**Source material**
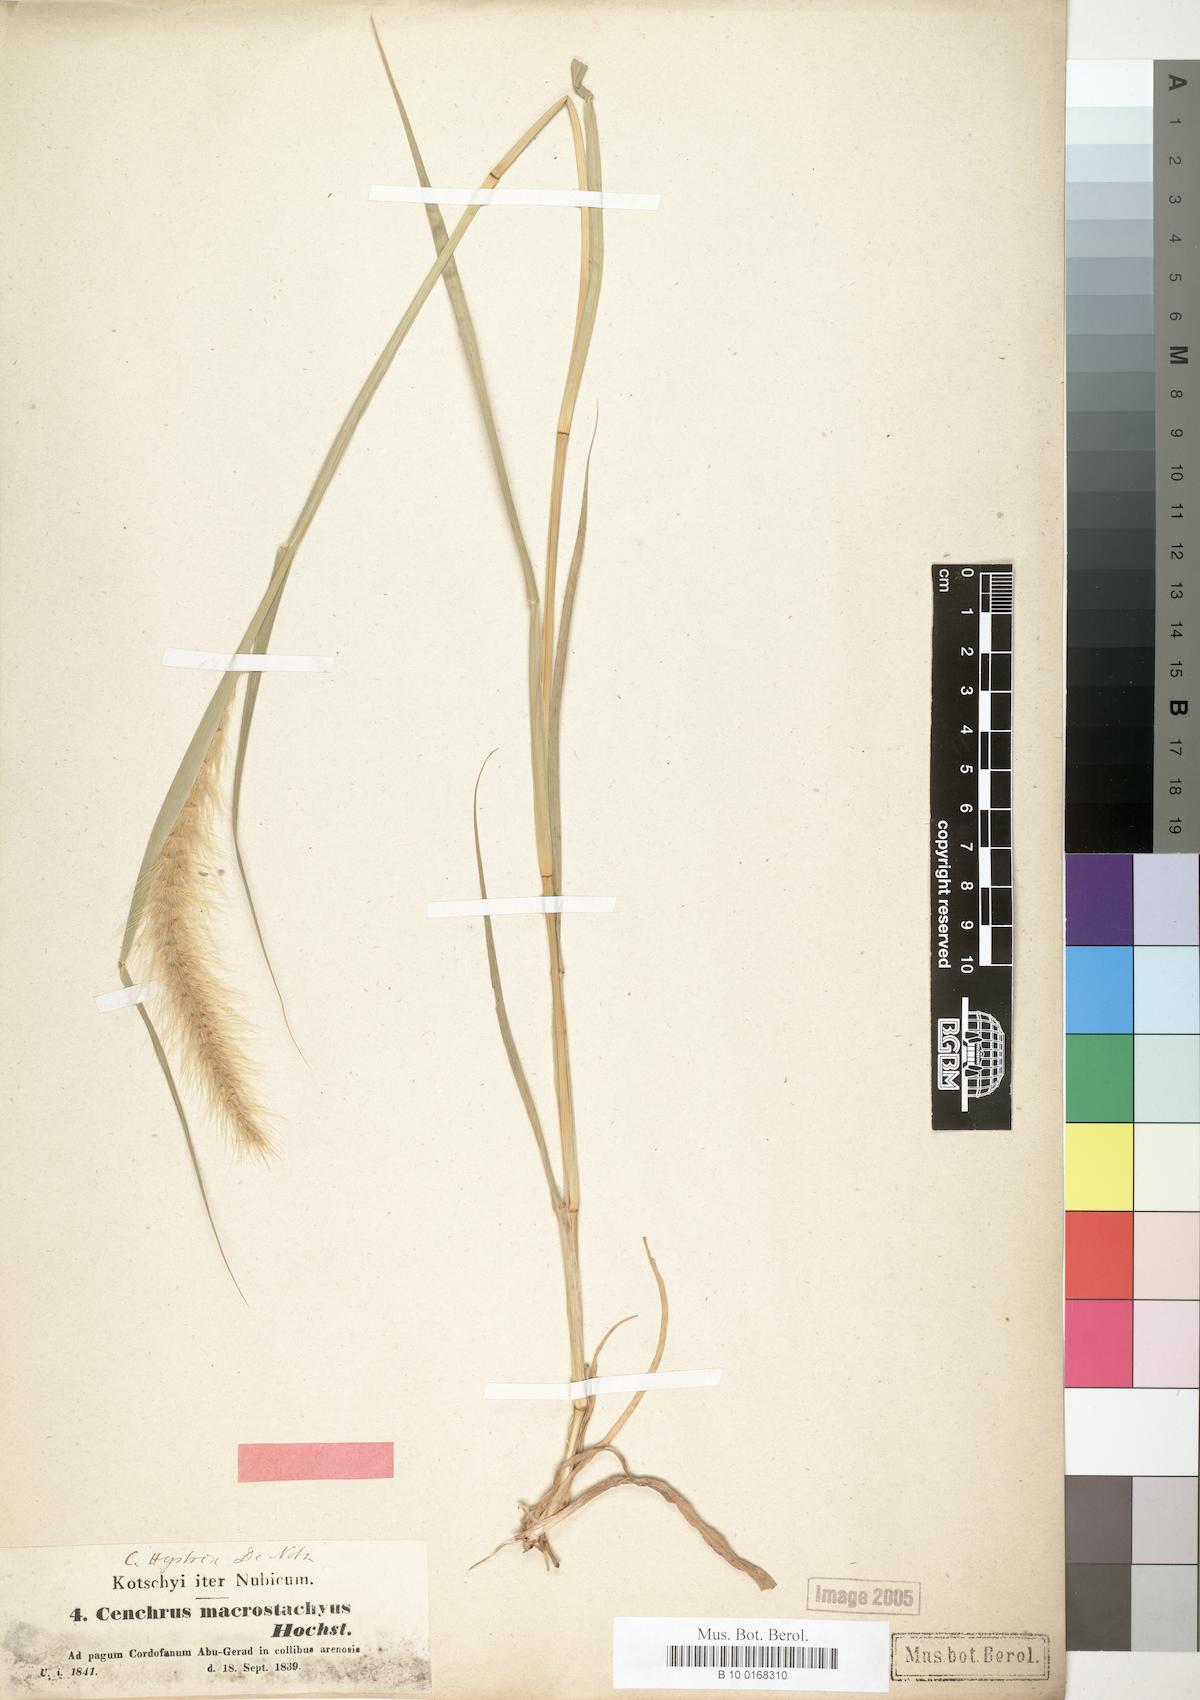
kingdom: Plantae
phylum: Tracheophyta
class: Liliopsida
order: Poales
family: Poaceae
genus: Cenchrus
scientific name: Cenchrus prieurii
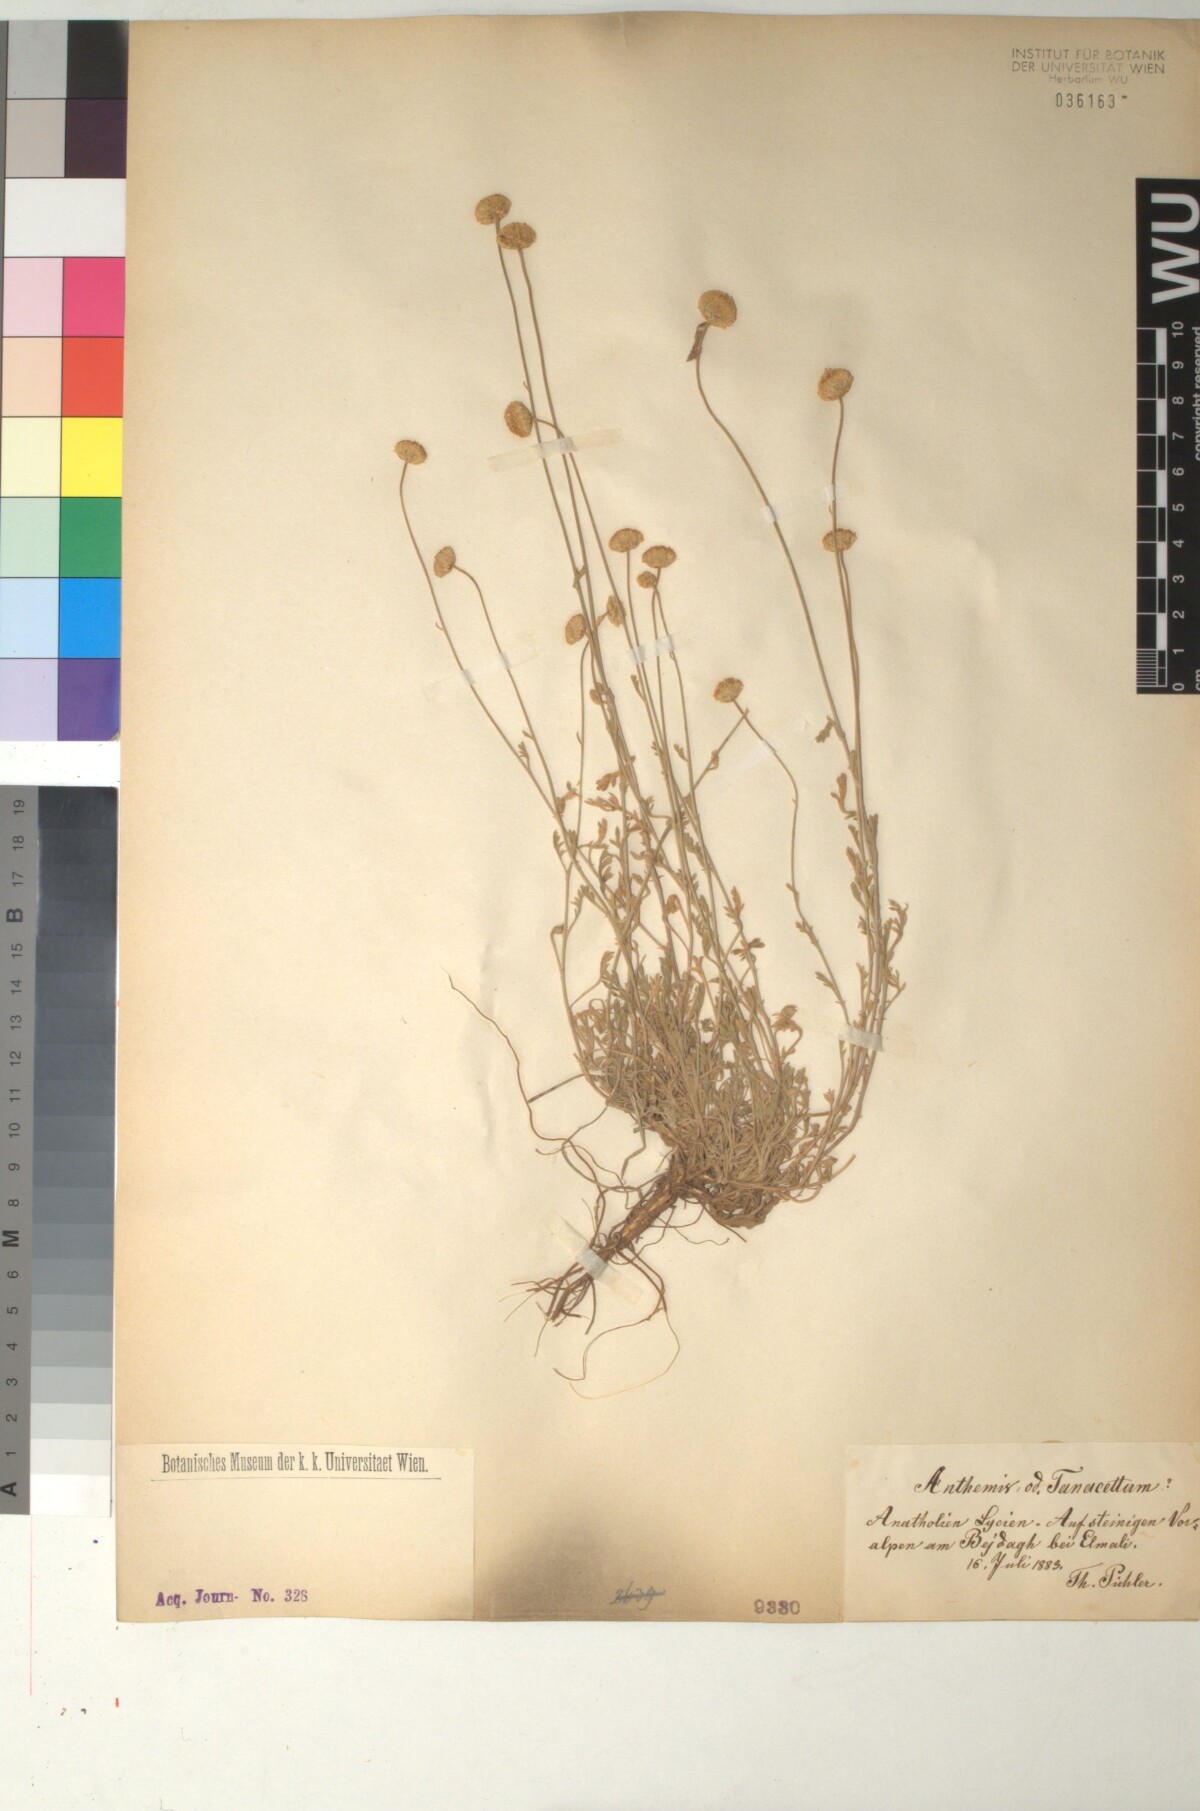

**Exercise description**
Copy out every text line that accompanies the items above, word for word and in the same order, leaving out the pictures.

**Solved exercise**
kingdom: Plantae
phylum: Tracheophyta
class: Liliopsida
order: Poales
family: Poaceae
genus: Cenchrus
scientific name: Cenchrus prieurii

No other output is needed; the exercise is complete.